June 23, 1997|MIKE PENNER

A consumer's guide to the best and worst of sports media and merchandise. Ground rules: If it can be read, played, heard, observed, worn, viewed, dialed or downloaded, it's in play here.

What: World Cup 1998 web sites

Only 352 slide-tackling days until the start of the 1998 World Cup, visitors to the official France '98 web site (www.france98.com) are informed right up front.

This might not excite the baseball-addled segment of the American population (motto: "1-0 games are boring unless, of course, it's a scintillating pitchers' duel,") but to most of the rest of the world, this means that this time next year, the biggest and most colorful sporting competition on the planet will be well under way.

The France '98 site is pretty much what you'd expect from the organizers of the event--press releases, souvenir and ticket information, praise for the progress being made at the venues that will host the 32-team field ("France '98 right on target!")

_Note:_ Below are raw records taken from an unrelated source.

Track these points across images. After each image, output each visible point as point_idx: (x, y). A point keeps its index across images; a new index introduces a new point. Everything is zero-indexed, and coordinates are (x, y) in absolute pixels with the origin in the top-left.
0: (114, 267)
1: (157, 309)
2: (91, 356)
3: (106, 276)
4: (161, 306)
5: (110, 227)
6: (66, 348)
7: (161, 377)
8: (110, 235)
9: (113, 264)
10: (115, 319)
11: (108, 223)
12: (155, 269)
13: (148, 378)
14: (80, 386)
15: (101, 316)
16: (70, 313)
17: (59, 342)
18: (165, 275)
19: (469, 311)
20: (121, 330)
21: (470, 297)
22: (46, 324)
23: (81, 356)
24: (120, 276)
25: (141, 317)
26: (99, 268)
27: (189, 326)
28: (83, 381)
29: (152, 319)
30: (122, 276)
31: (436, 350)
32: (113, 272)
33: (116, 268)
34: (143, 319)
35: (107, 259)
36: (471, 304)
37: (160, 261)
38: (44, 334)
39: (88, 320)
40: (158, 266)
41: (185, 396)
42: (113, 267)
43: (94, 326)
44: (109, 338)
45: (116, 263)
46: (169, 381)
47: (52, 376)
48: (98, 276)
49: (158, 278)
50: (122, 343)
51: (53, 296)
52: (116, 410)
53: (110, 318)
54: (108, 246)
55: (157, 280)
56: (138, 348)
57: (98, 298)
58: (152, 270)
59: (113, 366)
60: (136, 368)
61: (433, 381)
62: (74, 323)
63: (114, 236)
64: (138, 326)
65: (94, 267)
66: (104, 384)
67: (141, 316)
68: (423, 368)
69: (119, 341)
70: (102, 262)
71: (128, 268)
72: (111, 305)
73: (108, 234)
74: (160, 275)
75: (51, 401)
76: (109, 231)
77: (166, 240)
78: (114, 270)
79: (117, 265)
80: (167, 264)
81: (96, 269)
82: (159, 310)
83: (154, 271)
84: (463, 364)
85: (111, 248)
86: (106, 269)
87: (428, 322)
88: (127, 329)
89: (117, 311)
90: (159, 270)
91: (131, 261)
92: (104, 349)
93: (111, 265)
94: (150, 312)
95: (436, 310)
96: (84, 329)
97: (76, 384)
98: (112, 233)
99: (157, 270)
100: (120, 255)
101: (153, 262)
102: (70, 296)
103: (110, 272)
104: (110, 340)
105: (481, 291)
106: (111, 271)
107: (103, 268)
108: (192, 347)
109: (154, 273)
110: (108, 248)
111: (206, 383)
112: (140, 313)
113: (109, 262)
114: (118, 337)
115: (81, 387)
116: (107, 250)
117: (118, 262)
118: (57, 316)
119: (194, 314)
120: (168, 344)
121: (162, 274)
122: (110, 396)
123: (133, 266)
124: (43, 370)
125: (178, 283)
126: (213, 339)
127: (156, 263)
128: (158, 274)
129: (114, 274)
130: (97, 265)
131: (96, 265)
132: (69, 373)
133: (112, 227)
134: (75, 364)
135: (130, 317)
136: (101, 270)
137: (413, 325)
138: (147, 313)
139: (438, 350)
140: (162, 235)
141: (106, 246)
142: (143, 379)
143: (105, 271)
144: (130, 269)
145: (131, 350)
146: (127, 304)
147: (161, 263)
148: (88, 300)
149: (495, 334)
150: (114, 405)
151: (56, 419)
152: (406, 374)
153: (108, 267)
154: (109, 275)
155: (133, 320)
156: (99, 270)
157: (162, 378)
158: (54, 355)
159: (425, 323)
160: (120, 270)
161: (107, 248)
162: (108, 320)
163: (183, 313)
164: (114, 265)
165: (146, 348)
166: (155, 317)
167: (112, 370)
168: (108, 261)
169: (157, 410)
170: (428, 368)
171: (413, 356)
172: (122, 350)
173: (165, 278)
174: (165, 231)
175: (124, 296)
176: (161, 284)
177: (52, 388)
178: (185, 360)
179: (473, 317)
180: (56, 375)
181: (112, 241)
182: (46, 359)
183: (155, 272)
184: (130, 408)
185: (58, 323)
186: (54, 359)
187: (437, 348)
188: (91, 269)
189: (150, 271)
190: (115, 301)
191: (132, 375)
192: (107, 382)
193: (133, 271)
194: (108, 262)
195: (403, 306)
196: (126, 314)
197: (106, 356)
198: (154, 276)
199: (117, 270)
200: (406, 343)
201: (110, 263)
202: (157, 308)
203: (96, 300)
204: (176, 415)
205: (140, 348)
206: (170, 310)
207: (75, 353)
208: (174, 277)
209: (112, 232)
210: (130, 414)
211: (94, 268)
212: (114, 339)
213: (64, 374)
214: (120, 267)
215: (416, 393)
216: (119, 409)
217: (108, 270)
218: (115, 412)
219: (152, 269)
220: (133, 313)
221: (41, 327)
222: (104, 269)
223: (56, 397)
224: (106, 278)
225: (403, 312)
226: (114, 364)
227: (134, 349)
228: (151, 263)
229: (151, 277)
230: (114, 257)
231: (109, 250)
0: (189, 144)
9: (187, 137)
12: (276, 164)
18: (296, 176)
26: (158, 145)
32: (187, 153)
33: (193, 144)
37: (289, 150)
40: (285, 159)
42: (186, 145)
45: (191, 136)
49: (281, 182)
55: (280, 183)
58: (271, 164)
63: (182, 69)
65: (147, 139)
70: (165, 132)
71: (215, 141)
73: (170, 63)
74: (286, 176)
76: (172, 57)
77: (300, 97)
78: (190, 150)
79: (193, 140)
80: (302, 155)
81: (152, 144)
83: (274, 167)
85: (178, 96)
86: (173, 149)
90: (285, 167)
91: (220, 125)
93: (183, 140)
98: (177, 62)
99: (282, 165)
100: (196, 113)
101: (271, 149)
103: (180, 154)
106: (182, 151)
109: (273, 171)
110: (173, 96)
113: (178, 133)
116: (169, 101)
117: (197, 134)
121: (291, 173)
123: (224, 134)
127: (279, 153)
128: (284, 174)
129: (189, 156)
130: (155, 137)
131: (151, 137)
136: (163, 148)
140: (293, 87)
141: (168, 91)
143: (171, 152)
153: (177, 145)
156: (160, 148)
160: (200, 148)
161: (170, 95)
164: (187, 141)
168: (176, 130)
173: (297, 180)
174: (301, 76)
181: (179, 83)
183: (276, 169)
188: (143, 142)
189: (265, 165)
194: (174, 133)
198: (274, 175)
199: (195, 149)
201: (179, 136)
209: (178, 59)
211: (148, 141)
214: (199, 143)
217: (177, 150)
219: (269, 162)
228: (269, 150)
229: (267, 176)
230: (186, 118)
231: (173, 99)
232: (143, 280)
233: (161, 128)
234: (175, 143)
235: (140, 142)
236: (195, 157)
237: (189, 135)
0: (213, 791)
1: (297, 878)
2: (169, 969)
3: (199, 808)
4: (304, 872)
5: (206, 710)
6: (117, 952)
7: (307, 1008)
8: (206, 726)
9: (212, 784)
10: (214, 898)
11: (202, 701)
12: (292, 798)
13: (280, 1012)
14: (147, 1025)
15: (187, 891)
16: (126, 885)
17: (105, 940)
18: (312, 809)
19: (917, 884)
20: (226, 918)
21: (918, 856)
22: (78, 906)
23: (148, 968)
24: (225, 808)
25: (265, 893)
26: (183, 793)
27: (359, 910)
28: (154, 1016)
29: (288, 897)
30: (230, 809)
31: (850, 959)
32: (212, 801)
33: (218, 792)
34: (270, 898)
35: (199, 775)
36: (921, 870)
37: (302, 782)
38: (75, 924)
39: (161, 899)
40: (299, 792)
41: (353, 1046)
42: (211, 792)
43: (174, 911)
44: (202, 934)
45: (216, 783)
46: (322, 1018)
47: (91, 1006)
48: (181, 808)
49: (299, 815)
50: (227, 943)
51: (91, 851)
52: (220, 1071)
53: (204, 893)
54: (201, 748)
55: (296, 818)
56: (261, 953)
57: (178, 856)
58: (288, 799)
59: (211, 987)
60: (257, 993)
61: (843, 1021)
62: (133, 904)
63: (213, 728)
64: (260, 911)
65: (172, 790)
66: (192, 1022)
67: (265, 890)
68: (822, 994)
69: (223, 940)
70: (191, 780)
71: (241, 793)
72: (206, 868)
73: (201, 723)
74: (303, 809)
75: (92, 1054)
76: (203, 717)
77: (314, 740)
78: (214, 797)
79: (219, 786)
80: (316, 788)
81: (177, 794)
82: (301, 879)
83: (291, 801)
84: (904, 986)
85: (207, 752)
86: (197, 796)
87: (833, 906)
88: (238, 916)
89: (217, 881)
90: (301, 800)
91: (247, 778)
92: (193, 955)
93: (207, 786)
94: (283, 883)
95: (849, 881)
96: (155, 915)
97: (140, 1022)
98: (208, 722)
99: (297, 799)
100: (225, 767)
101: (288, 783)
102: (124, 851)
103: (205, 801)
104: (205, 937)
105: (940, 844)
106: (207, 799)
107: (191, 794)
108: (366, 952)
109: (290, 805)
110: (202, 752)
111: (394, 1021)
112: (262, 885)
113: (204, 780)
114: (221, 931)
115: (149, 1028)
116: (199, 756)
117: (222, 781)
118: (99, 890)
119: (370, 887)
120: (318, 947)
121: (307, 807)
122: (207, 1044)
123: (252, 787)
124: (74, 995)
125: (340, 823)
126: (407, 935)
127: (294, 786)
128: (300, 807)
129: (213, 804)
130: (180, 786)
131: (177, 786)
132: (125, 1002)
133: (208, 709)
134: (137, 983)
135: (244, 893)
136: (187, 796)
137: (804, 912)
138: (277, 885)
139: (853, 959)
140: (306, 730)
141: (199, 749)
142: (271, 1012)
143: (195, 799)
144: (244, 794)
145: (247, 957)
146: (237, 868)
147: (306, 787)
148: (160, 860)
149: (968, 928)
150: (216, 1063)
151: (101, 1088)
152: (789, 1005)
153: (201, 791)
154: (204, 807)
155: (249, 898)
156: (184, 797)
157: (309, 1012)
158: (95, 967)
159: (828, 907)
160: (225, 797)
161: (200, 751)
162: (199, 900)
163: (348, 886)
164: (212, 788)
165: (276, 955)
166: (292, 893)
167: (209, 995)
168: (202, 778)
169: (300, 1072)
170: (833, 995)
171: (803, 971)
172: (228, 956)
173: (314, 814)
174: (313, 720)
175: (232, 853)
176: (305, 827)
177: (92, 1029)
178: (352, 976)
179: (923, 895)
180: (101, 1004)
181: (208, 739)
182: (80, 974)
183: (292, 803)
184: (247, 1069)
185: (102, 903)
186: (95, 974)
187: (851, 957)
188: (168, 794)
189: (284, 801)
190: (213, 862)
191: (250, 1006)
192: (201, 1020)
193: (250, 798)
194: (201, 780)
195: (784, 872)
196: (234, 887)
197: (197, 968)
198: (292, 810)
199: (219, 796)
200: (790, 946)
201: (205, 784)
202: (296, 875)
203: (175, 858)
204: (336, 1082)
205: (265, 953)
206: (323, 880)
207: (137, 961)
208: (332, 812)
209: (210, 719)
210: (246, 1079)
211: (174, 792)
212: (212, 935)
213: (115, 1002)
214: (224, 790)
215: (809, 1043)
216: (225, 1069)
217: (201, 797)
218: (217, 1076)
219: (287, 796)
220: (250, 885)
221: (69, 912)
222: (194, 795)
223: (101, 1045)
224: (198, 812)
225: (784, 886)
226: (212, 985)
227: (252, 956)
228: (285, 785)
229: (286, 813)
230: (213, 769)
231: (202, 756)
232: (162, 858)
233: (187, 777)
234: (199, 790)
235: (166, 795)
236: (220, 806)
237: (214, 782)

Best reason to sign on: "The Ultimate World Cup Hall of Fame Survey," where visitors can vote for their all-time favorite World Cup player and team. Judging from the current standings, voting is a popular pastime in Yugoslavia--Dragoslav Sekularac, star midfielder for Red Star Belgrade in the late '50s and early '60s, leads Pele in the player poll, with Yugoslavia nearly 700 votes ahead of Brazil in the team poll.

More useful to the serious fan is the Football World Cup 1998 site (www.wldcup.com). Included here are team pages for 28 contenders to reach next summer's tournament, from Argentina to Yugoslavia. Each team page offers probable World Cup starting lineups, current status in qualifying competition and a match report on the country's most recent qualifier, featuring such critical assessments as "The Poles fought like terriers using the lax refereeing to their advantage."

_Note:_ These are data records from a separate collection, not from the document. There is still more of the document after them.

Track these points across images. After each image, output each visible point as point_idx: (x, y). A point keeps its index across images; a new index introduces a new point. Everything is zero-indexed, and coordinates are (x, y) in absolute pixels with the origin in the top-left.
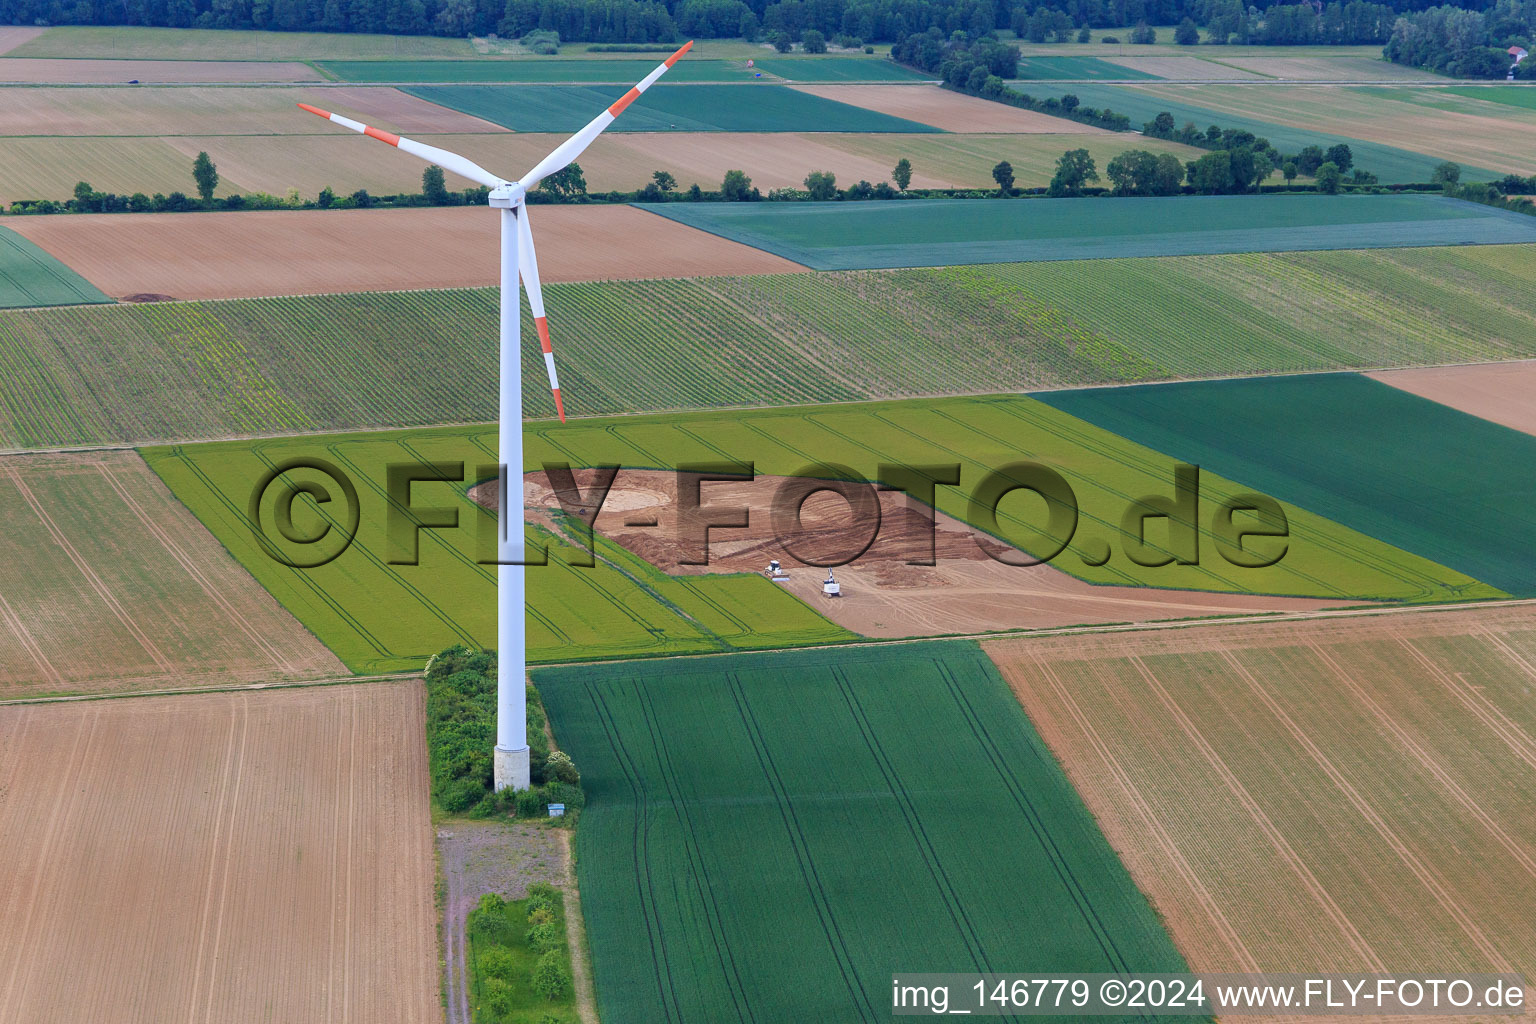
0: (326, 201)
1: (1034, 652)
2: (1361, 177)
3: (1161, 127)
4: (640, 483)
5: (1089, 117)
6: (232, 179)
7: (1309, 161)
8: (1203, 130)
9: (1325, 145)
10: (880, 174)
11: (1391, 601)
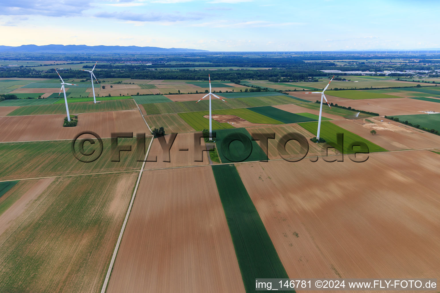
0: (189, 93)
1: (249, 129)
2: (269, 90)
3: (252, 87)
4: (216, 116)
5: (246, 86)
6: (181, 92)
7: (264, 89)
8: (256, 87)
9: (266, 88)
10: (231, 91)
11: (276, 124)
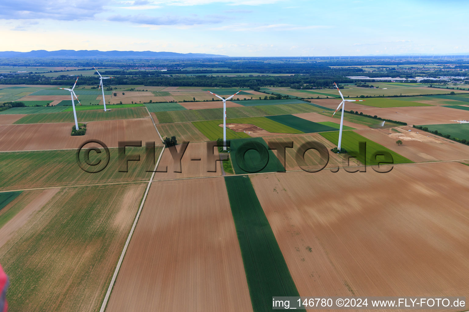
0: (204, 101)
1: (266, 138)
2: (289, 98)
3: (272, 94)
4: (232, 124)
5: (266, 93)
6: (196, 99)
7: (285, 97)
8: (276, 94)
9: (286, 95)
10: (250, 98)
11: (296, 134)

Elsewhere, the site promises more than it delivers. "Details on how to get there, where to stay and how to find a cheap flight," sounds like useful information, but the page offered no link to access such details.

Then again, it's early. The "News and Reports" section features only four articles--one on the heated competition between England and Germany to host the 2006 World Cup. England, the late entry, has stolen much momentum from Germany, the prohibitive favorite before England turned a 70 million-pound profit staging the 1996 European Championships.

Well-versed in England's on-field history in this long, bitter rivalry, the site cautions, "Remember, you can never write off the Germans."